Laurent Fabius, ex-Premier ministre et partisan du non lors du référendum de 2005 sur l'Europe, devrait finalement obtenir le Quai d'Orsay, une nomination qui fait déjà grincer des dents. "Entre les fidèles et le traître, François a choisi le traître", lance perfidement un hollandais, en allusion à la vieille inimitié opposant jadis les deux hommes, depuis réconciliés.

Vincent Peillon devrait être nommé à l'Education, Arnaud Montebourg hériter d'un grand ministère regroupant production, énergie et industrie. La patronne d'EELV Cécile Duflot pourrait également rentrer au gouvernement.

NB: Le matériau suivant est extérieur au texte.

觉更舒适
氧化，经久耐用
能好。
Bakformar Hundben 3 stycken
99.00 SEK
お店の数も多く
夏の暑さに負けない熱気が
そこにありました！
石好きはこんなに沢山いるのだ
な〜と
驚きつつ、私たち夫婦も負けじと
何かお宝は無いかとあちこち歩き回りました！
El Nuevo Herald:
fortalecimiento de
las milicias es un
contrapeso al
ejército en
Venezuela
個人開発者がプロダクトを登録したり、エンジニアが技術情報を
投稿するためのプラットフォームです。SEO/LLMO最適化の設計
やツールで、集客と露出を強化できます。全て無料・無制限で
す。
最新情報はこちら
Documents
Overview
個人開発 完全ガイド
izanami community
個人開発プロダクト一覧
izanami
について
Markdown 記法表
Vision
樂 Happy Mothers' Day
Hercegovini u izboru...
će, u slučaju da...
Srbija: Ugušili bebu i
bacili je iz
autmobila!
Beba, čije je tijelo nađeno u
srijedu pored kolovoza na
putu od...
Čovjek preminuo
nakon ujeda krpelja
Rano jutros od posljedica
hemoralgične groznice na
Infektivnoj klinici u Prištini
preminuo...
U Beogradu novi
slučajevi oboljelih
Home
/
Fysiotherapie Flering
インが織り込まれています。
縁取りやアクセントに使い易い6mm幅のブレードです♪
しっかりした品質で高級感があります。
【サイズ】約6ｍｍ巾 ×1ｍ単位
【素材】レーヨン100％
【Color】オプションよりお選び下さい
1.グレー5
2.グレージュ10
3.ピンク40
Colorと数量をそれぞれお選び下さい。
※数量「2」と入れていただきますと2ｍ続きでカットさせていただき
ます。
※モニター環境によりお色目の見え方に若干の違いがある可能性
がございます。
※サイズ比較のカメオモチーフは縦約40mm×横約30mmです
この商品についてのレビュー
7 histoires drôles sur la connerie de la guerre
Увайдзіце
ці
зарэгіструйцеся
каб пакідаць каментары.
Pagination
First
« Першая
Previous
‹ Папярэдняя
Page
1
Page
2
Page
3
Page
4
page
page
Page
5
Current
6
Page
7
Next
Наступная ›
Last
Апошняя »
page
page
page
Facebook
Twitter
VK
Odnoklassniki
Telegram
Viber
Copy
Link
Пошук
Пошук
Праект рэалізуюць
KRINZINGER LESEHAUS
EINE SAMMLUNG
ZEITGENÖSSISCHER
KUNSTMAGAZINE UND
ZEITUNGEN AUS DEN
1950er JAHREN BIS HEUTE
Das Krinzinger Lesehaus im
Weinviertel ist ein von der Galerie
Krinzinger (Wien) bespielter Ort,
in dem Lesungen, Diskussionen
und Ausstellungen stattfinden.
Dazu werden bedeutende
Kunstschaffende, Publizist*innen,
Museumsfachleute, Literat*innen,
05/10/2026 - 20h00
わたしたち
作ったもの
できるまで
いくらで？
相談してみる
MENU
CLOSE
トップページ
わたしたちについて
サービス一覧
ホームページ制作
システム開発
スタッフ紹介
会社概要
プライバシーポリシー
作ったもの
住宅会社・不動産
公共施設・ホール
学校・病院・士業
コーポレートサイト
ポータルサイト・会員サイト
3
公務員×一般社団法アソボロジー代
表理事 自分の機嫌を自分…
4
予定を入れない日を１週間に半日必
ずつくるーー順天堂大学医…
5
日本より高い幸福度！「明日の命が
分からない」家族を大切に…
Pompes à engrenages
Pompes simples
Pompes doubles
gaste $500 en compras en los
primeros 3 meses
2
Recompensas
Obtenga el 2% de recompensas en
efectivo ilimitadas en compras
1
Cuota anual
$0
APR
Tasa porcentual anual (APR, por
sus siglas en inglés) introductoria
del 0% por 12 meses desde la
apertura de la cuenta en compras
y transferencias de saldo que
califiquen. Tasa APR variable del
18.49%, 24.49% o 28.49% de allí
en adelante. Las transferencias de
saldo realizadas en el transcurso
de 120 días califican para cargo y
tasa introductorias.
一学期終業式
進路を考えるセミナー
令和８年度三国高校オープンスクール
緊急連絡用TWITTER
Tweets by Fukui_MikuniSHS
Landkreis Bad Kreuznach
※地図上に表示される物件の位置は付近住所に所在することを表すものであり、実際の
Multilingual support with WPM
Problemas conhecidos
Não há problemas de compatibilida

Pierre Moscovici, ex directeur de campagne devrait avoir Bercy, du coup le député Michel Sapin, autre fidèle pourrait hériter d'un ministère délégué.

Par ailleurs, observe un autre ténor, "c'était évident qu'à partir du moment où on instaurait la parité, il y aurait de la casse", affirme-t-il, alors que pendant la campagne lors des réunions du Conseil politique il y avait "4/5èmes de mecs".

Najat Vallaud-Belkacem, les députées Delphine Batho, Aurélie Filippetti, Marylise Lebranchu ainsi que Christiane Taubira (ex-PRG, ex-candidate à l'élection présidentielle), Fleur Pellerin, Nicole Bricq, Dominique Bertinotti, Geneviève Fioraso sont parmi les noms cités.

"Bientôt une belle équipe de France pour gagner les législatives et donner une majorité au Président", tweetait Bruno Le Roux, qui pourrait succéder à M. Ayrault à la tête du groupe socialiste à l'Assemblée.